皆様におかれましては、ますますご清祥のこととお慶び申し上げます。
現在、私たちを取り巻く“はたらく”の環境は、これまでにないスピードで変化しています。
生成AIをはじめとするテクノロジーの進化は、産業構造や業務の在り方を大きく変え、求職者の仕事観・生活観も多様化・個別化が進んでいます。
一方、企業ではリモートワークや副業・兼業の制度整備、採用手法の変革が進み、従来の画一的な雇用モデルから、柔軟で選択肢のある人材活用へ移行しています。
このような動きは、単なる「働き方改革」にとどまらず、社会全体の“はたらく”概念を問い直す転換点となっています。
このような時代において、当協会の使命はますます重要性を増しています。
私たちは求人情報の適正化とその信頼性確保を基盤とし、働き手と企業の間に誠実なマッチングを支える情報インフラの整備に努めてまいりました。
現在、当協会では「求人広告掲載件数等集計結果」や「雇用形態別の平均賃金データ」を公表し、市場動向の可視化に取り組んでいます。
求人件数の推移や職種分類別の動向、賃金水準の変化など、求職・採用活動の現場で役立つデータとして幅広くご活用いただいております。
また、厚生労働省より受託している「優良募集情報等提供事業者認定制度」では、信頼できる求人情報を提供する事業者の認定が広がっています。
本制度は求人情報の適正表示や利用者保護、苦情対応体制など、多面的な観点から事業者を評価し、求職者・求人者双方にとって有意義な選択指標となるものです。
今後も制度の認知拡大と活用促進を進め、業界全体の質の向上に寄与してまいります。
一方で、近年、求人情報の健全性に関する課題も顕在化しております。有害業務の掲載や誇大表現など、求職者の安全を守るための取り組みがますます重要になっています。
当協会では自主的なガイドラインの見直しや事業者への助言・是正依頼を通じて、求人情報の透明性・信頼性を高めるとともに、求人媒体の社会的信用を維持するための活動を進めています。
さらに、官民連携の強化も重要なテーマです。労働市場の活性化や構造的課題の改善に向けて、当協会は引き続き尽力してまいります。
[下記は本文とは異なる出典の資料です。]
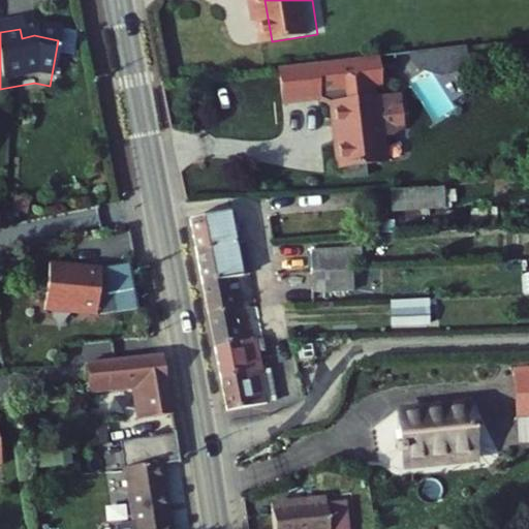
[(349,99),(352,99),(358,135),(353,135),(358,164),(406,157),(403,131),(411,130),(423,122),(418,91),(390,94),(389,84),(400,83),(396,52),(333,60),(338,96),(349,99)]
働く環境が大きく変化する今だからこそ、「信頼される求人情報」の価値は、かつてなく高まっています。当協会は公平・公正・中立の立場から、求人情報の適正化とサービス機能の進化に努めてまいります。
本年度も皆様の温かいご理解とご支援を賜りますようお願い申し上げますとともに、皆様のますますのご健勝とご発展を心よりお祈り申し上げます。